# 8.5 weeks TOTW



## KSVizsla (Jul 22, 2012)

I feed my V who is 8.5 weeks old TOTW which is what the breeder fed. I feed my Jack Pro Plan. Every chance the V gets to chow down on the Pro Plan he does. I am not sure if he likes it more or just wants what he can't have. We have caught him a few times at the beginning of the act and seems to like it much more than TOTW.

Not sure if I should see about switching to a food that might satisfy more or just keep with it?

Has anyone had any experience like this?


----------



## McMahon_Vs (Nov 27, 2012)

My dog does the same thing. He and his "cousin" are both on Blue Buffalo. He is on the fish and oatmeal recipe and my sister's dog is on the Wilderness grain-free. We have tried keeping them out of each other's food when they have play dates but they always way each others food instead of their own. I think its just the "something different" thing. 
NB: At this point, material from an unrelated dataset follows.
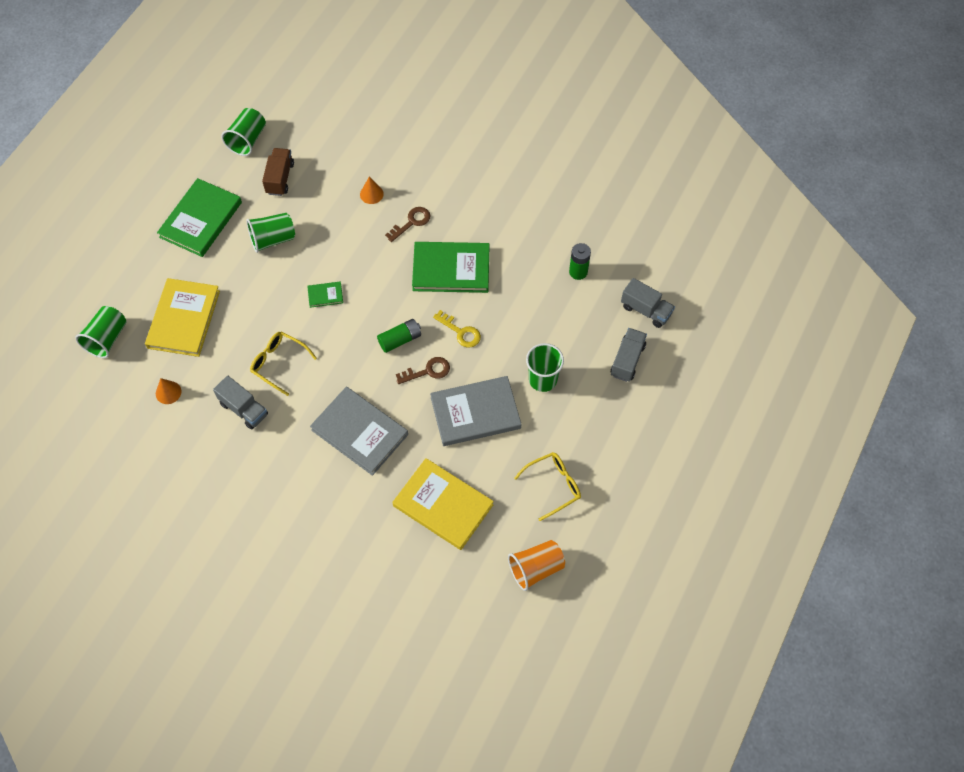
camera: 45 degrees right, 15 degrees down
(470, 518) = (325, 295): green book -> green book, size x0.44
However, unless they do better physically in two different foods or one has allergies, I see no need to have to different kinds of food for two dogs in the same household. If they both like the same food, go for it. Just make sure to switch gradually to avoid stomach upset.


----------



## threefsh (Apr 25, 2011)

We have the same issue. It's more about the pups wanting what they don't have than anything else. Cooper is on TOTW and Riley is on Canidae for a higher calorie content. We always have to toss in a sprinkle of Riley's food with Cooper's food otherwise he spends the whole time crying at Riley's bowl before he eats his food.


----------



## KSVizsla (Jul 22, 2012)

Great advice from both of you, that is what I was hoping, thanks.


----------